Wednesday, July 6, 2011

How fast PyPy really is?

Martijn Faassen used to ask "how fast is PyPy", so we added the --faassen
option to compile toolchain to enable all the optimizations we had. Back then,
we didn't have a JIT and PyPy's interpreter was quite a bit slower than
CPython's (it still is), but the situation has changed quite drastically
since the introduction of the JIT. We even had to remove --faassen command
line option!

So, let's repeat Martijn's question: how fast PyPy is these days?
According to the speed website it's
3.9x times faster than CPython, but there are benchmarks where it's 6-12x
faster, 3x faster, 20% slower and so on. In addition people are asking
and asking again when PyPy will be as fast as V8 (Google Chromium's
JS engine) or Tracemonkey (Firefox's JS engine).

To answer this question really, we have to consider various categories of
benchmarks/applications we're running. I'll try to pinpoint some main groups
of such, as well as PyPy's status and approaches.


To compute fibonacci numbers in a very inneffective way is the world's most
famous benchmark and everybody bases their opinions on top of this. In python
it goes like this:

def fib(n):
if n == 0 or n == 1:
return 1
return fib(n - 1) + fib(n - 2)

I would not comment much on this, good news however:
PyPy trunk is 9x faster on this
benchmark than PyPy 1.5 and we finally beat CPython!

Algorithmic benchmarks

This is the broadest category, but also the easiest one to compare various
languages in, hence websites like computer language shootout or
attractive chaos include mostly those. This is not really a bad thing
- it's just plain impossible to implement the equivalent, say, web server in
various languages, so we stick with simple, yet necessary things. Those
benchmarks tend to put a very high pressure on numerical operations.

This is also the area where traditionally Python did not perform well
and Python programmers tended to say that you should not benchmark Python
implementations on numerics since this is not how you use Python.
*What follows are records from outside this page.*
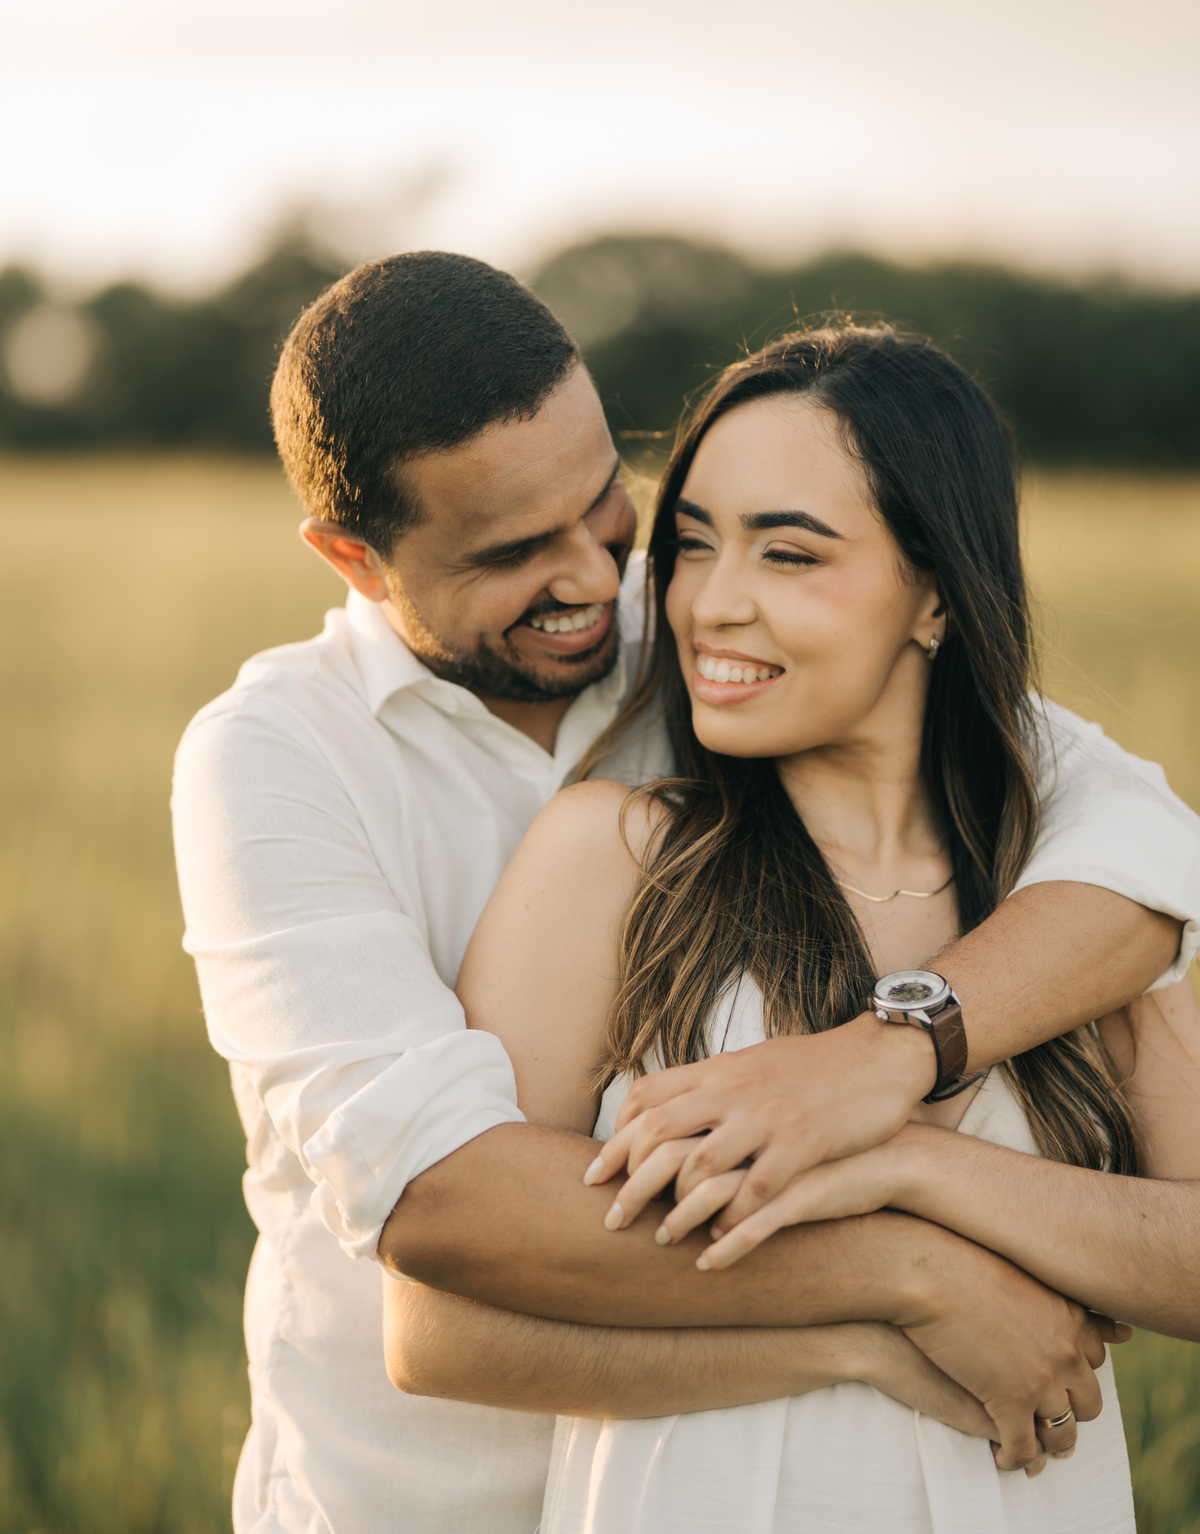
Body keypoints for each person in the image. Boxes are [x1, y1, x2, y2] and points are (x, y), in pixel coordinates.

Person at [172, 254, 1197, 1534]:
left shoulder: (718, 644)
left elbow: (1140, 839)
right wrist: (906, 1280)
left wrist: (890, 1058)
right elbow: (446, 1203)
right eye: (511, 551)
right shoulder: (280, 756)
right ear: (354, 556)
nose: (607, 580)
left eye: (611, 503)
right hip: (420, 1495)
This is
also an area where PyPy really shines compared to CPython, often featuring
10-100x speedups and where PyPy sometimes gets to speeds of C.

From my own perspective, I disagree it should not be considered - Python
is not traditionally used in
this area (because of poor performance), but maybe it's time to move on
and start using it? The real-time video processing demo at Europython (sorry
no link yet) is one example where Python can be used where it was not feasible
before. However, this is not the only area where people should be concentrating
their efforts.

This is also the only area where PyPy can be compared
against V8 and indeed it is usually slower (but it's also usually
not slower than tracemonkey). [citation needed ;-)]

Everything else

This is the category of everything else. It can be anything - template
engines, network libraries, django, our own translation toolchain -
seriously anything. There is a very common historical misconception here -
if CPython runs fibonacci 60x slower than C, rewriting for example twisted in C
would lead to 60x speedups. Going further, since PyPy speeds up twisted
by at most 2x, there is 30x to go.

It sounds simple, but it's probably very untrue. There are operations that
in C take absolutely the same time than in Python, like dictionary lookups,
or even less, because you're very likely not going to come with a more
efficient dict implementation than CPython or PyPy.

In this area using PyPy is usually a win, but nowhere near close to what
you get in algorithmic code. This is also the area where a bottleneck
can be anything or it might even not exist in a single place at all, hence
rewriting to C or shedskin or Cython might simply not be infeasible.

This is also why writing a fast interpreter in Python that speeds up everything
over CPython is hard - the bottleneck might be in string processing, regular
expressions, bz2 module, file reading, executing complex functions
with *args and **kwds, json importing or even deepcopy module. Every single
aspect of this should be fast enough or preferably even faster. This is simply
something that's in my opinion unprecedented - people don't only want a fast
language that's pretty rich on it's own - they also want a very vast and fast
standard library.

So, how fast PyPy really is?

The answer is - it depends. You should go and measure yourself and most
certainly you should come to us and complain if it's too slow. We love
slow benchmarks and we'll be happy to help you.